What is being asked: Below is a set of entries. Print the line that contains "2 - run hiddifycli_installer_bash in bash" and every later line word for word, through the final one.

Study material:

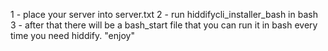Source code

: 1 - place your server into server.txt
2 - run hiddifycli_installer_bash in bash
3 - after that there will be a bash_start file that you can run it in bash every time you need hiddify.
"enjoy"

Answer section:
2 - run hiddifycli_installer_bash in bash
3 - after that there will be a bash_start file that you can run it in bash every time you need hiddify.
"enjoy"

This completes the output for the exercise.